◆ Aim of the task
Which lines of the data contain the string "muscle"? Show each of them.

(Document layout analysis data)
----
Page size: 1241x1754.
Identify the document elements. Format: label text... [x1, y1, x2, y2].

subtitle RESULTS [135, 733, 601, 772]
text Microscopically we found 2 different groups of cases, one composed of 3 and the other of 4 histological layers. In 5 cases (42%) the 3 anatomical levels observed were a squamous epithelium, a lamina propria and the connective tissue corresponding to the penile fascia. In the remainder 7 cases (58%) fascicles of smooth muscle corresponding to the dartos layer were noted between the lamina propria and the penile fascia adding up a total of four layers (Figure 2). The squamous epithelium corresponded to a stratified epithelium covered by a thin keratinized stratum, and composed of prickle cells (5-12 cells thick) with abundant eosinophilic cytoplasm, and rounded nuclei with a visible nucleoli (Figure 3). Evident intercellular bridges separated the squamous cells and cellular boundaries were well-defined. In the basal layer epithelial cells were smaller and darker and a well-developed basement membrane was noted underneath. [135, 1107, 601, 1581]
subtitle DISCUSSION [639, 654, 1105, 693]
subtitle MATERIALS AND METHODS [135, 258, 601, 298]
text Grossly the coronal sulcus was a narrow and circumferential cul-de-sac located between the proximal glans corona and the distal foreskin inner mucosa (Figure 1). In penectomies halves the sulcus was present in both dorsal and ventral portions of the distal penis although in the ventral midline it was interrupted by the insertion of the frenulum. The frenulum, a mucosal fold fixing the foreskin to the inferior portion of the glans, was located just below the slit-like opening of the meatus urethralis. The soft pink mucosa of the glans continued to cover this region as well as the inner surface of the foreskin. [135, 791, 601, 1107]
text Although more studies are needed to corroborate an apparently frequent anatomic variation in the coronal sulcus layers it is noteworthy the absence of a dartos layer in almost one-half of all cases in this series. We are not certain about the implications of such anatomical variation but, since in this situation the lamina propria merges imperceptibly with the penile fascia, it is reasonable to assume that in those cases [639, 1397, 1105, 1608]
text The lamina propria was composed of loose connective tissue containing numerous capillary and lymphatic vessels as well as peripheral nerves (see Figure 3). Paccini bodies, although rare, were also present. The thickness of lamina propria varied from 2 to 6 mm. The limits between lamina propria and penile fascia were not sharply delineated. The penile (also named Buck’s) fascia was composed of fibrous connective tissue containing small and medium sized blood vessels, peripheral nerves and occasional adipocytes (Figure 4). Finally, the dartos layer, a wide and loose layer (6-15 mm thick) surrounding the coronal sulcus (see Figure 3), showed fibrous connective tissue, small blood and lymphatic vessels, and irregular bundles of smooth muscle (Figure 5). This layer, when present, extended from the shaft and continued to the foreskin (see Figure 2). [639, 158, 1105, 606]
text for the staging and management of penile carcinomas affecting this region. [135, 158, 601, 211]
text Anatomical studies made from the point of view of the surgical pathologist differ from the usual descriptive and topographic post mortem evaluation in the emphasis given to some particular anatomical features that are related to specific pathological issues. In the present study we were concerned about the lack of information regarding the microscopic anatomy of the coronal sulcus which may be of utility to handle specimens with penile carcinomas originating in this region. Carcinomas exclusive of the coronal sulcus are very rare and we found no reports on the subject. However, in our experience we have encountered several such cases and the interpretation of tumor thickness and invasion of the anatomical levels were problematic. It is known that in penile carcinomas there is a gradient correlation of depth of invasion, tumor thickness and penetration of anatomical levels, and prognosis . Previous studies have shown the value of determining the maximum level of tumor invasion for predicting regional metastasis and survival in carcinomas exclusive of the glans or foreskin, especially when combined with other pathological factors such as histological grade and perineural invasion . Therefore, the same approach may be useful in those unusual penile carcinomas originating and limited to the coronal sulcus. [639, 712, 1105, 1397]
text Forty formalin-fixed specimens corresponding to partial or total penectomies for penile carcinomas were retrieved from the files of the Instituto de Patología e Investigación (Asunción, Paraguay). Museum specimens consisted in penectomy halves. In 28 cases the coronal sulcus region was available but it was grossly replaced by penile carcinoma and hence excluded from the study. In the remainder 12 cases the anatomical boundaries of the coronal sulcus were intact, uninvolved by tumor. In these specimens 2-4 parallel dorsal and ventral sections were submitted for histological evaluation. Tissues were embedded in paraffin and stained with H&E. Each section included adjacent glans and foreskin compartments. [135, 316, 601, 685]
----
◆ Response to the task
text Microscopically we found 2 different groups of cases, one composed of 3 and the other of 4 histological layers. In 5 cases (42%) the 3 anatomical levels observed were a squamous epithelium, a lamina propria and the connective tissue corresponding to the penile fascia. In the remainder 7 cases (58%) fascicles of smooth muscle corresponding to the dartos layer were noted between the lamina propria and the penile fascia adding up a total of four layers (Figure 2). The squamous epithelium corresponded to a stratified epithelium covered by a thin keratinized stratum, and composed of prickle cells (5-12 cells thick) with abundant eosinophilic cytoplasm, and rounded nuclei with a visible nucleoli (Figure 3). Evident intercellular bridges separated the squamous cells and cellular boundaries were well-defined. In the basal layer epithelial cells were smaller and darker and a well-developed basement membrane was noted underneath. [135, 1107, 601, 1581]
text The lamina propria was composed of loose connective tissue containing numerous capillary and lymphatic vessels as well as peripheral nerves (see Figure 3). Paccini bodies, although rare, were also present. The thickness of lamina propria varied from 2 to 6 mm. The limits between lamina propria and penile fascia were not sharply delineated. The penile (also named Buck’s) fascia was composed of fibrous connective tissue containing small and medium sized blood vessels, peripheral nerves and occasional adipocytes (Figure 4). Finally, the dartos layer, a wide and loose layer (6-15 mm thick) surrounding the coronal sulcus (see Figure 3), showed fibrous connective tissue, small blood and lymphatic vessels, and irregular bundles of smooth muscle (Figure 5). This layer, when present, extended from the shaft and continued to the foreskin (see Figure 2). [639, 158, 1105, 606]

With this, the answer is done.